A permanent solution to the Kashmir and PoK problem, which no one desires, can be war. Both India and Pakistan are nuclear nations. One can imagine the fallout and collateral damage a full-scale war will bring. We cannot afford to have generations of handicapped children, just so that we can possess barren land. When we look at the probable course of action and possible outcomes, it becomes apparent that the development of Kashmir cannot be assured if PoK becomes one with India.
We all desire the development of Kashmir. Jammu and Kashmir has been granted autonomous status vide Article 370 of the Constitution, which entails various special provisions. Our focus should be on Kashmir itself and the well-being of its people. Gaining possession of the disputed land will not ensure its inclusion in the development process. Given the terror infrastructure ingrained in PoK and the fact that a section of its population is radicalised, it is unlikely that India’s “helping hand” will be welcome.
The rational thinker, Basavanna, said that a spark in the neighbour’s house will burn down your own as well. Kashmir has its own set of problems. If a move is made to occupy the disputed land, the flames of terror in the neighbourhood will not only engulf PoK, but will also claim Kashmir. In our greed for PoK, we may lose Kashmir as well. This will further strengthen the arguments of the separatists. If the entire Kashmir region demands separation from India, we will end up giving away more than we expected.

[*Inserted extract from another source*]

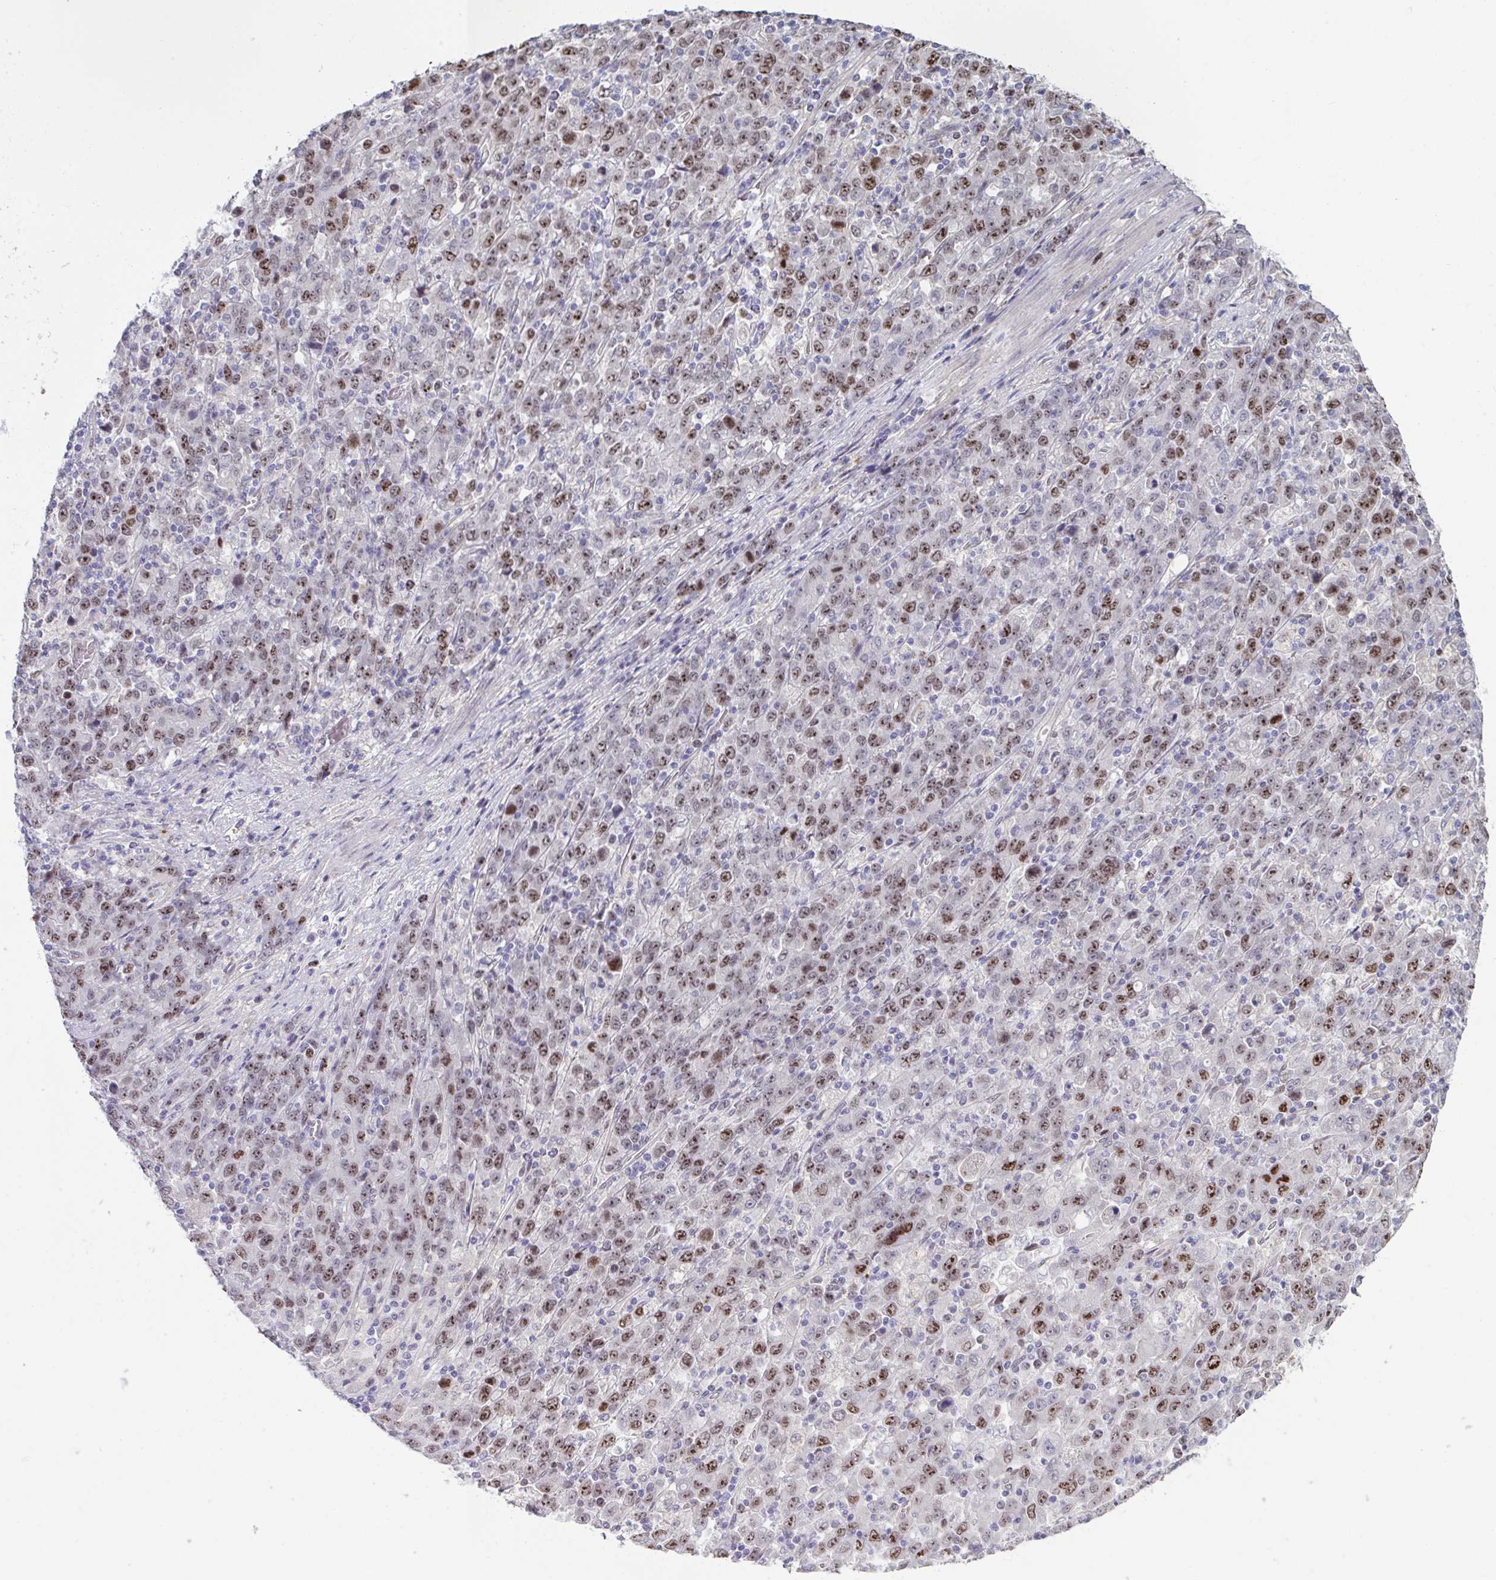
{"staining": {"intensity": "moderate", "quantity": "25%-75%", "location": "nuclear"}, "tissue": "stomach cancer", "cell_type": "Tumor cells", "image_type": "cancer", "snomed": [{"axis": "morphology", "description": "Adenocarcinoma, NOS"}, {"axis": "topography", "description": "Stomach, upper"}], "caption": "This micrograph exhibits immunohistochemistry (IHC) staining of human stomach adenocarcinoma, with medium moderate nuclear staining in approximately 25%-75% of tumor cells.", "gene": "SETD7", "patient": {"sex": "male", "age": 69}}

Keeping aside our emotions, if we think on political, logical and ethical grounds, it becomes apparent that gaining PoK will not serve any purpose. Those who disagree may say that PoK is an integral part of India and not regaining it would mean an embarrassment. I would have gladly accepted the argument had it been within a decade or two after Raja Hari Singh’s initial appeal for help. There has been more than seven decades of stalemate over PoK. There seems to be no silver lining in sight.